About This PhD Project

Project Description

Supervisor: Dr Javier Resta-Lopez (Liverpool University), Prof Steve Jamison (Lancaster University), Prof Carsten Welsch (Liverpool University), Dr Guoxing Xia (University of Manchester).

Project Description

Standard radiofrequency (RF) accelerator technology is limited to gradients of the order of 100 MV/m. For instance, future linear electron/positron colliders based on RF technology, such as the International Linear Collider (ILC) or the Compact Linear Collider (CLIC), are designed to produce acceleration gradients of between 30 MV/m (ILC) and 150 MV/m (CLIC, 30 GHz frequency operation mode). There machine must therefore be tens of kilometres long to reach the desires beam energies, 125 GeV (ILC) and 1.5 TeV (CLIC).

R&D into novel acceleration techniques towards more compact machines has made tremendous progress in recent years. For example, plasma wakefield acceleration (PWFA) techniques based on gaseous plasma have shown to be able to obtain gradients up to approximately 100 GV/m. On the other hand, solid-state based structures may allow us to go even beyond this limit and obtain ultra- high gradients on the order of 1-10 TV/m.

Solid-state plasma wakefield acceleration using crystals was proposed in the 1980’s and 1990’s by T. Tajima and others as an alternative particle acceleration technique to obtain TV/m acceleration gradients. However, it has not been experimentally demonstrated yet. In recent years, new efforts have been focused on the feasibility study of channelling acceleration of particle beams using carbon-based nano-crystals such as carbon-nanotubes (CNT) or metallic nanotube structures, e.g. porous alumina. CNT configurations may be advantageous over typical crystal media like silicon because of their large degree of dimensional flexibility and thermo- mechanical strength, which could be suitable for channelling acceleration of MW beams. For example, CNTs allow transverse acceptances of the order of up to 100 nm, i.e. three orders of magnitude higher than a typical silicon channel. Therefore, CNTs might be used for wakefield acceleration using either a beam or a laser as driving source.

This project proposes to investigate in detail the use of CNTs for channelling acceleration and its potential application to build more compact accelerators and X-ray radiation sources. It is based on earlier studies done by the supervisory team. This includes the design and performance of a proof-of-principle test wakefield particle acceleration in CNT arrays. Measurements will be done at different accelerator facilities, including VELA/CLARA at Daresbury, the SwissFEL at PSI, and CLEAR at CERN. These machines operate in a similar range of beam energy of approximately 200 MeV. In all cases we expect to operate with short bunches on the order of 0.1 ps, and the beam can be modulated by a bunch compressor chicane. If necessary, even shorter bunches could be obtained at the sub-fs level via bunch slicing in the magnetic chicane, using a collimator. The theoretical and simulations results will guide the design of the experimental studies.

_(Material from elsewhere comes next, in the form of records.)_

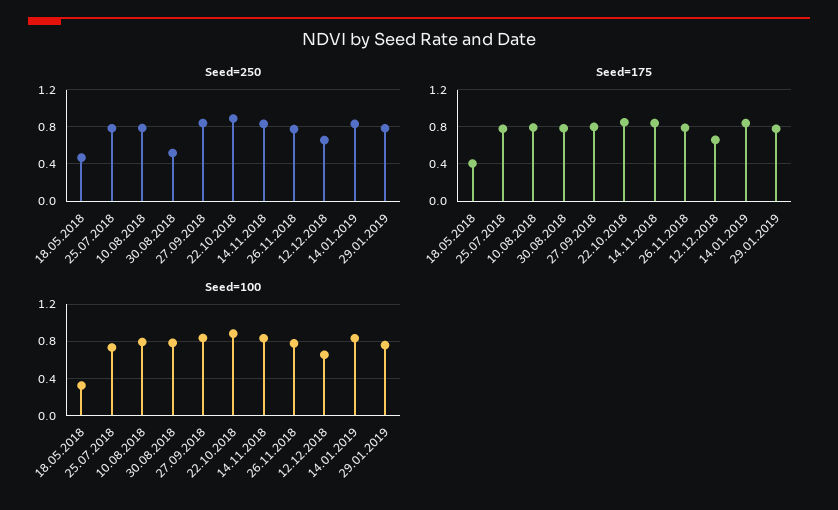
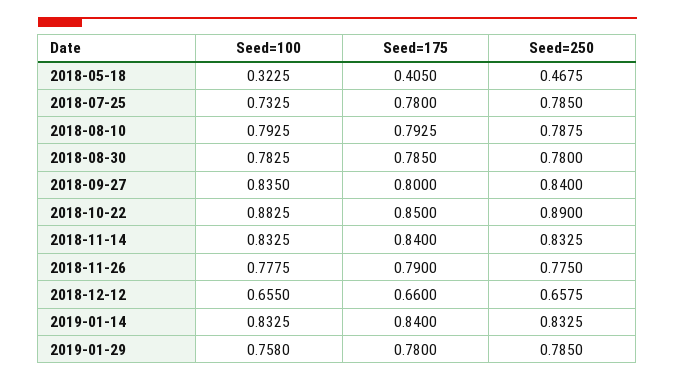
  {
    "Seed=250": {
      "18.05.2018": 0.4675,
      "25.07.2018": 0.785,
      "10.08.2018": 0.7875,
-     "30.08.2018": 0.5,
+     "30.08.2018": 0.78,
      "27.09.2018": 0.84,
      "22.10.2018": 0.89,
      "14.11.2018": 0.8325,
      "26.11.2018": 0.775,
      "12.12.2018": 0.6575,
      "14.01.2019": 0.8325,
      "29.01.2019": 0.785
    },
    "Seed=175": {
      "18.05.2018": 0.405,
      "25.07.2018": 0.78,
      "10.08.2018": 0.7925,
      "30.08.2018": 0.785,
      "27.09.2018": 0.8,
      "22.10.2018": 0.85,
      "14.11.2018": 0.84,
      "26.11.2018": 0.79,
      "12.12.2018": 0.66,
      "14.01.2019": 0.84,
      "29.01.2019": 0.78
    },
    "Seed=100": {
      "18.05.2018": 0.3225,
      "25.07.2018": 0.7325,
      "10.08.2018": 0.7925,
      "30.08.2018": 0.7825,
      "27.09.2018": 0.835,
      "22.10.2018": 0.8825,
      "14.11.2018": 0.8325,
      "26.11.2018": 0.7775,
      "12.12.2018": 0.655,
      "14.01.2019": 0.8325,
      "29.01.2019": 0.758
    }
  }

The successful candidate will have or expect to obtain a first or upper second-class degree or equivalent (e.g. MPhys, MSci) in physics or chemistry. Experience of accelerator physics, Particle-In-Cell (PIC) programming and solid-state physics is an asset.

You will be based at the Cockcroft Institute, which is the UK’s largest educator of accelerator science and technology PhD students, and offers exciting studentships in physics, engineering and other disciplines.

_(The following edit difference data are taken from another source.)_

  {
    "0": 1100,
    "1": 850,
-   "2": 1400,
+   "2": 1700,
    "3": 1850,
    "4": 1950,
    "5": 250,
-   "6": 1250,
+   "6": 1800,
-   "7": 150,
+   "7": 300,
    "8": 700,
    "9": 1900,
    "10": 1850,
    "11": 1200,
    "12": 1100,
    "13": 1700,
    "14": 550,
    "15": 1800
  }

Potential applicants are encouraged to contact Prof. Carsten P. Welsch () or Dr. Javier Resta-Lopez () for more information. This position will remain open until filled.

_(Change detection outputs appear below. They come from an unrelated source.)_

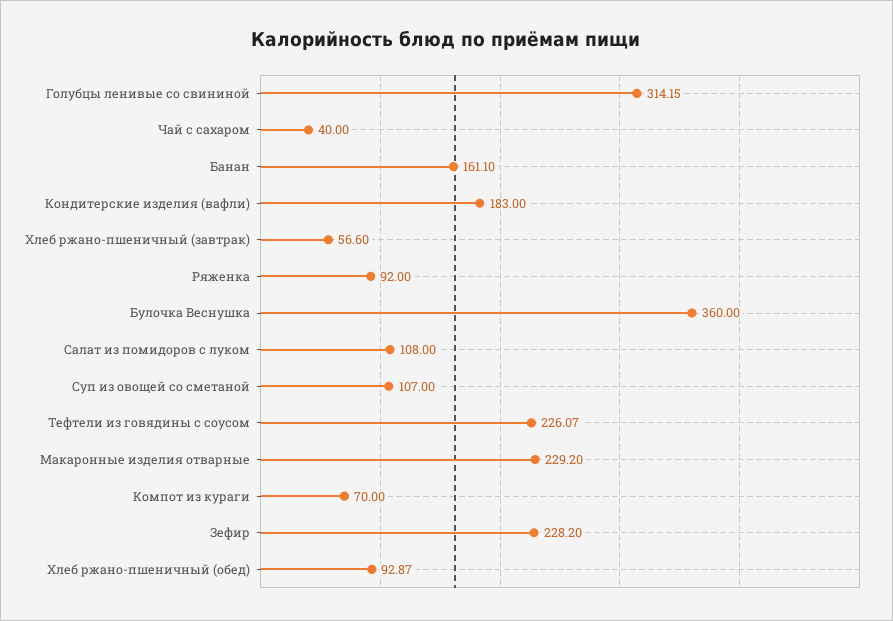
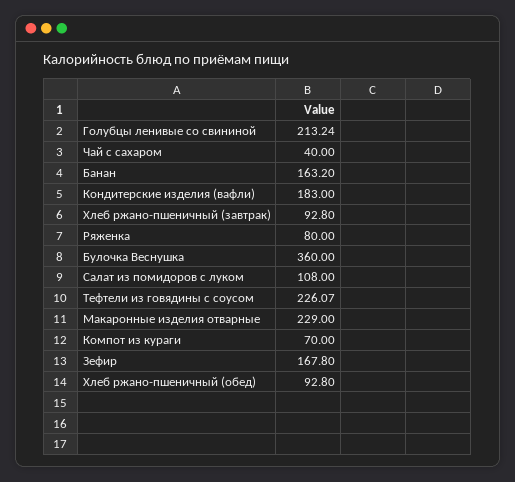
  {
-   "Голубцы ленивые со свининой": 314.15,
+   "Голубцы ленивые со свининой": 213.24,
    "Чай с сахаром": 40,
-   "Банан": 161.1,
+   "Банан": 163.2,
    "Кондитерские изделия (вафли)": 183,
-   "Хлеб ржано-пшеничный (завтрак)": 56.6,
+   "Хлеб ржано-пшеничный (завтрак)": 92.8,
-   "Ряженка": 92,
+   "Ряженка": 80,
    "Булочка Веснушка": 360,
    "Салат из помидоров с луком": 108,
-   "Суп из овощей со сметаной": 107,
    "Тефтели из говядины с соусом": 226.07,
-   "Макаронные изделия отварные": 229.2,
+   "Макаронные изделия отварные": 229,
    "Компот из кураги": 70,
-   "Зефир": 228.2,
+   "Зефир": 167.8,
-   "Хлеб ржано-пшеничный (обед)": 92.87
+   "Хлеб ржано-пшеничный (обед)": 92.8
  }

Funding and eligibility: Upon acceptance of a student, this project will be funded by the Science and Technology Facilities Council for 3.5 years; UK and other EU citizens are eligible to apply. A full package of training and support will be provided by the Cockcroft Institute, and the student will take part in a vibrant accelerator research and education community of over 150 people. An IELTS score of at least 6.5 is required.